According to site representative Jaime Sutton, Pick-A-Prof – a service similar to ratemyprofessors.com – provides students details essential to course planning. In addition to containing official professor grade histories, the site offers such features as student reviews, a class schedule planner, Facebook integration and a textbook exchange service.

Texas A&M University alumni John Cunningham and Chris Chilek started the site in 2000. According to a press release, Pick-A-Prof.com currently serves about 300 colleges and universities nationwide.

Sutton said that the site is an important resource due to its multiple services.

“Pick-A-Prof is a necessary tool for college students,” Sutton said. “It aids in registration, organization, socialization and more.

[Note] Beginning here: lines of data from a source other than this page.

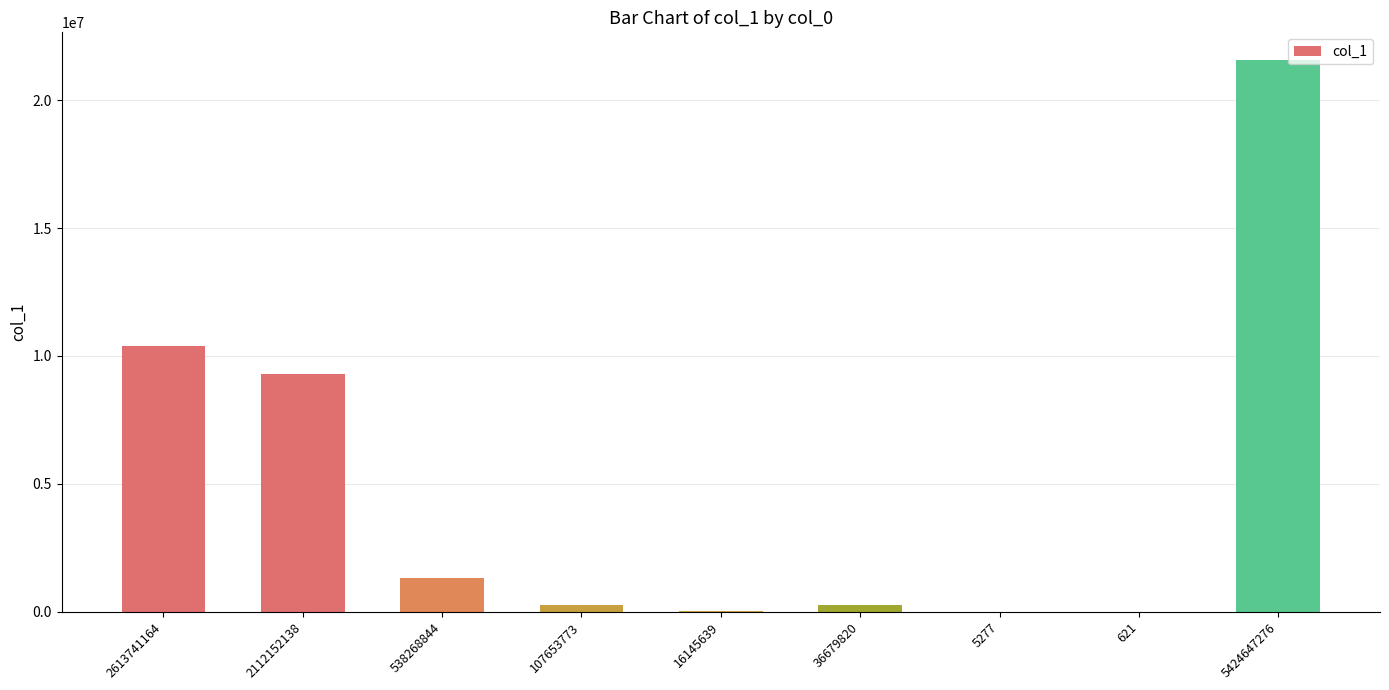

The chart shows a value of 1331470 at 538268844. True or false?

True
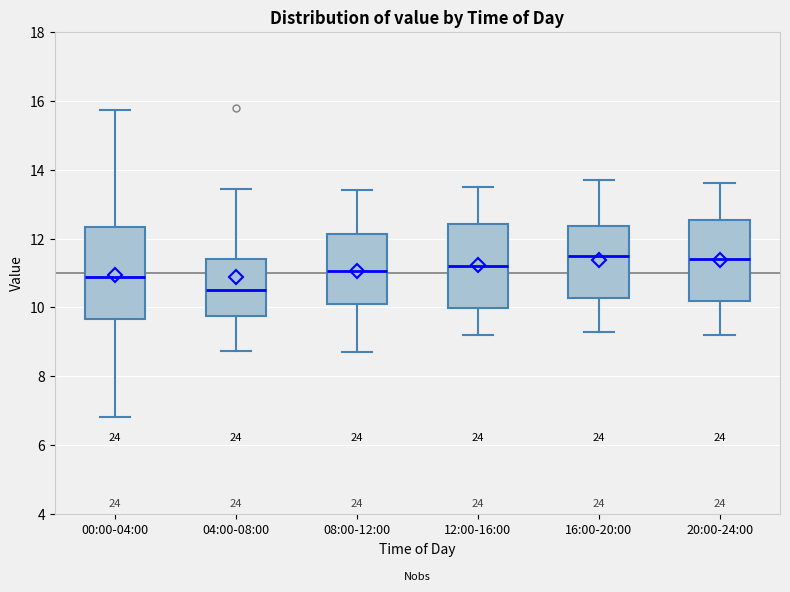

Reading left to right, transcribe this box plot: for each box, give where its median line is, the range the box spans, and where its two whiskers end, as read against the y-axis. The values are not printed on the chart, so give them approximately, as read against the axis.

00:00-04:00: median 10.8, box 9.6 to 12.4, whiskers 6.8 to 15.8
04:00-08:00: median 10.6, box 9.8 to 11.4, whiskers 8.8 to 13.4
08:00-12:00: median 11.0, box 10.2 to 12.2, whiskers 8.8 to 13.4
12:00-16:00: median 11.2, box 10.0 to 12.4, whiskers 9.2 to 13.6
16:00-20:00: median 11.6, box 10.2 to 12.4, whiskers 9.4 to 13.8
20:00-24:00: median 11.4, box 10.2 to 12.6, whiskers 9.2 to 13.6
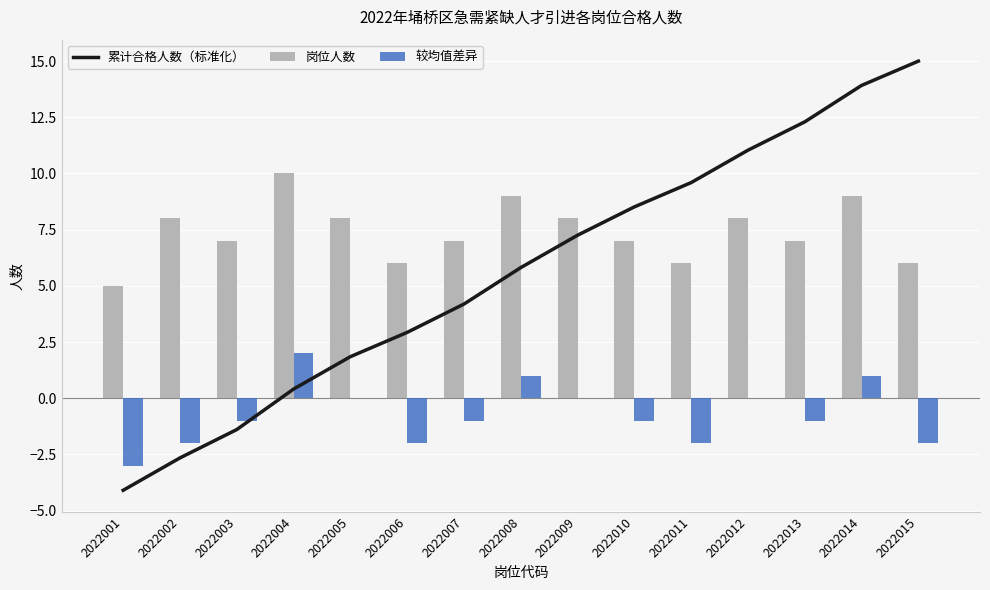

Is the value of 较均值差异 at 2022008 greater than the value of 累计合格人数（标准化） at 2022004?

Yes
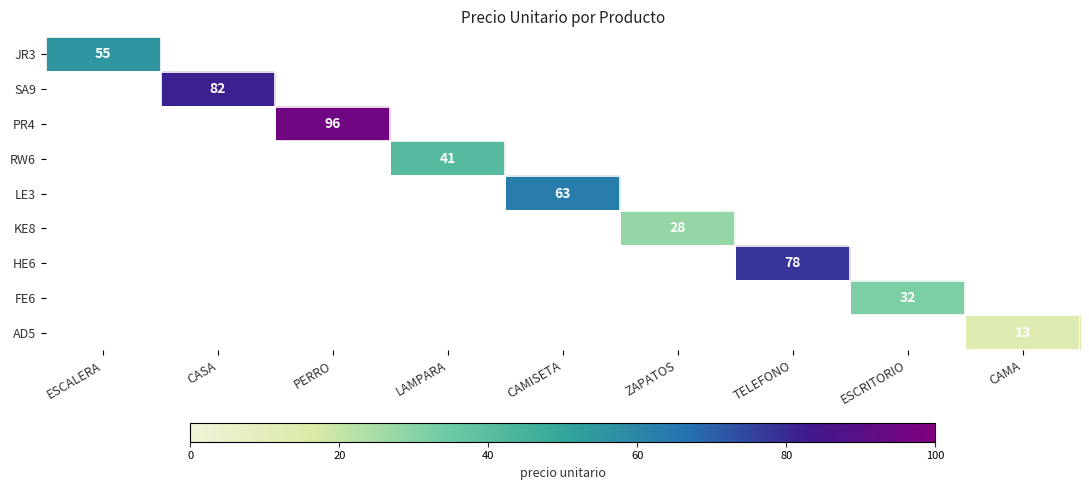

The value of PR4 at PERRO is 126. True or false?

False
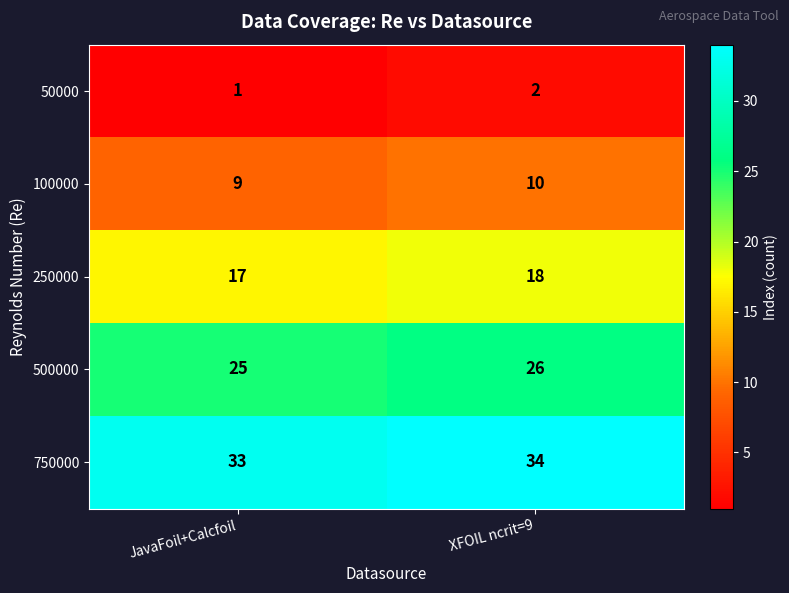

The 250000 series shows 9 at XFOIL ncrit=9. True or false?

False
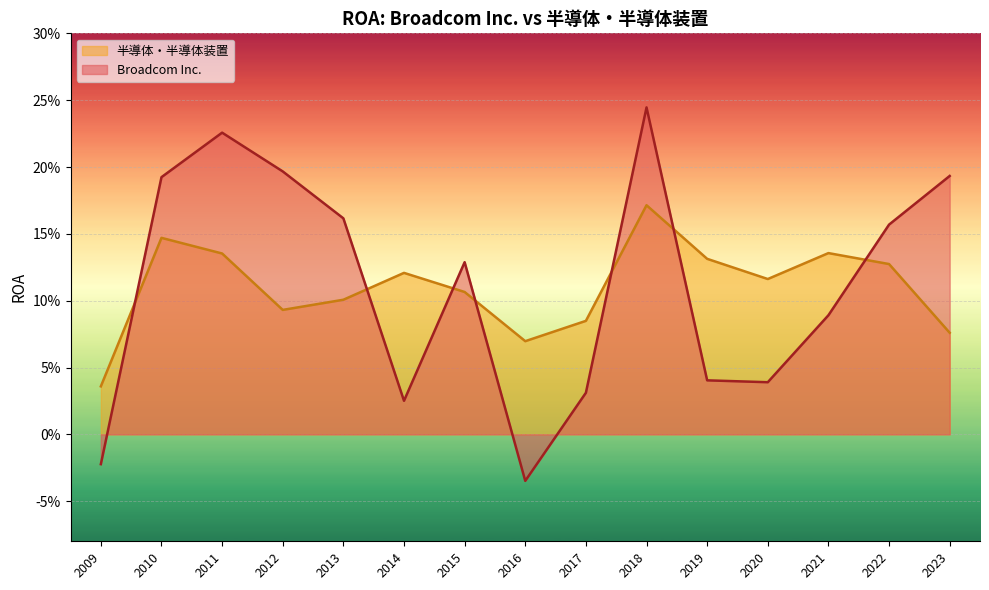

True or false: 半導体・半導体装置 and Broadcom Inc. intersect in this chart.

True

It really proves to be a one-stop academic Web site for college students in that they can plan upcoming semesters, take classes with their friends, organize their academic career and make good decisions about their futures.”

According to the press release, the site’s grade histories make use of official UCSB records to show the percentage of A through F grades assigned and the average drop rate for each professor.

Additionally, UCSB public records coordinator Mari Tyrrell-Simpson said Pick-A-Prof does not constitute an invasion of student privacy, as every effort is taken to make sure that the information submitted is kept private.

“Names of students are never public,” Tyrell-Simpson said. “Information that is provided to Pick-A-Prof is grade distribution for a class with an enrollment of more than 10 students. We take a report that the Office of the Registrar runs and we redact any class that has less than 10 students so that Pick-A-Prof cannot post that information.”

Although Pick-A-Prof is still new to UCSB’s students and staff, geography professor Tommy Dickey said he found it a promising resource.

“It seems to be a good idea for students in principle,” Dickey said. “It might be a bit of a scary idea for professors, but as long as they’ve been doing a good job, it shouldn’t be a big deal for them.”

While Pick-A-Prof is relatively unknown on campus, Sutton said it is a hit at other universities and believes it will become popular amongst UCSB students.

“We believe Pick-A-Prof is a huge success and it has definitely exceeded the expectations of our founders,” Sutton said. “We constantly receive [positive] feedback from students across the country. Our services are continuing to expand and our success will continue for years to come.”